As the director of the New York branch of one of the world’s top boutique modeling agencies, Gina Barone of The Lions knows a thing or two about this crazy industry we call fashion. Before joining The Lions, Barone spent over 30 years at Wilhelmina rising through the ranks to become director of that storied agency’s main board. We caught up with Barone on the occasion of her one-year anniversary at her new post to find out how things are going, not just at The Lions, but in the modeling industry at large.
What is the biggest change you’ve seen in the modeling industry over your 30-year career?
I would say social media. It has definitely reshaped the modeling game for sure. What’s great about that is that it has enabled us to see models’ personalities. It has given models a voice to show who they are, what their interests are. There’s this authenticity now that I don’t think we had when I started out in the early ‘80s.

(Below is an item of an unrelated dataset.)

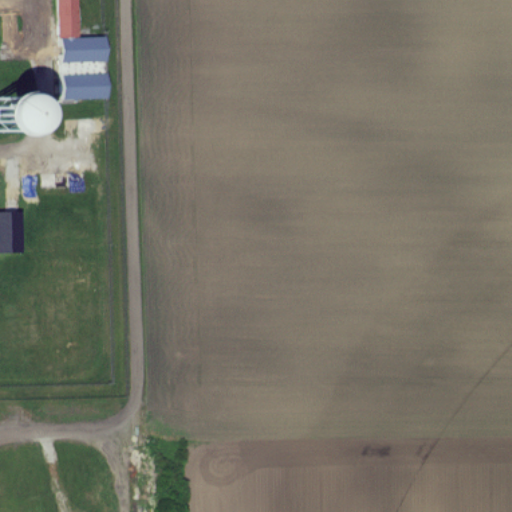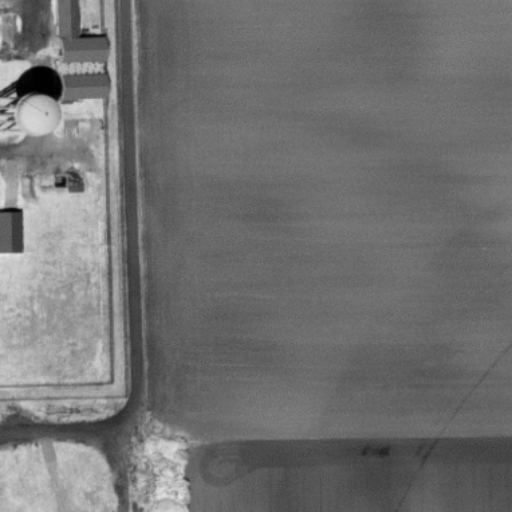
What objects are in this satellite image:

Do you see any downsides to the current importance of social media in the industry?
It has added another layer of competition to the already saturated market.
You’ve been at The Lions for a year now. How has the company changed in that time?
The biggest thing for me is that our agents feel empowered, my models feel that empowered. They can feel safe. First and foremost, it begins with the talent. They are our primary focus, and if all pieces are working optimally, major things can happen. Single minds can move mountains.
You mentioned that you want everyone to feel “safe.” What do you mean exactly?
That they can come here and have discussions with their agents and not feel embarrassed. I want them to come here and feel like they are treated with respect. If a model comes with an idea, I want that model to feel heard and taken seriously for the professional women she is.
Given everything going on right now with the #MeToo, I have to ask, have any models ever come to you and report inappropriate incidents or unsafe feelings on a job?
I haven’t, but I have had a situation where one particular model told me she left her agency and came here because she had a situation with a photographer and her agent didn’t take her seriously. That’s why she came here, where she feels respected and safe.
What do you think is the biggest issue facing the modeling industry right now?
There’s a lot. It’s kind of an industry influx right now. We have the #MeToo movement, we have issues of inclusion, rights for minors, protective rights for freelance models. From the modeling agency perspective, our biggest challenge is the over-saturation of the marketplace, with the influencers and competition in general, as well as the change in the retail industry. Brands have to change their strategies and, along with that, we have to change ours. What makes me so proud about working at The Lions is being ahead of the curve in that regard.
Within this changing market, what is the importance of print placements versus runway versus social media in order to launch a model’s career.
They have to do everything. For a model to be relevant, and to rise above the the fray, she has to be seen in all those situations, in print, in the social media aspect, in personality, in runway. It’s all important.
Generally speaking, are models making as much money as they used to?
I can only speak for the models I represent, but I would say there is as much money. I think that it depends on what type of career you have. There are different ways of making money now, like through social media. There are different forms of media, not just print.
What brands do you think are the big ‘star-makers’ of the industry?
Victoria’s Secret is one. Versace is another. There’s Prada. You don’t want a person to be a one-hit wonder. To have a full career, it’s a real strategy plan, step-by-step, from editorial, to fashion brands to shows.
Are you able to identify the difference between a model who is of the moment versus who will have a lasting career?
Every model we take on, we are looking for long-term. I think it’s just time. Because we’re a small agency, we don’t take on a huge amount of talent. We put a lot of thoughtful collaboration and discussion into every person we take on. If you’re taken on by The Lions, the truth is that we believe in that talent for the long-run.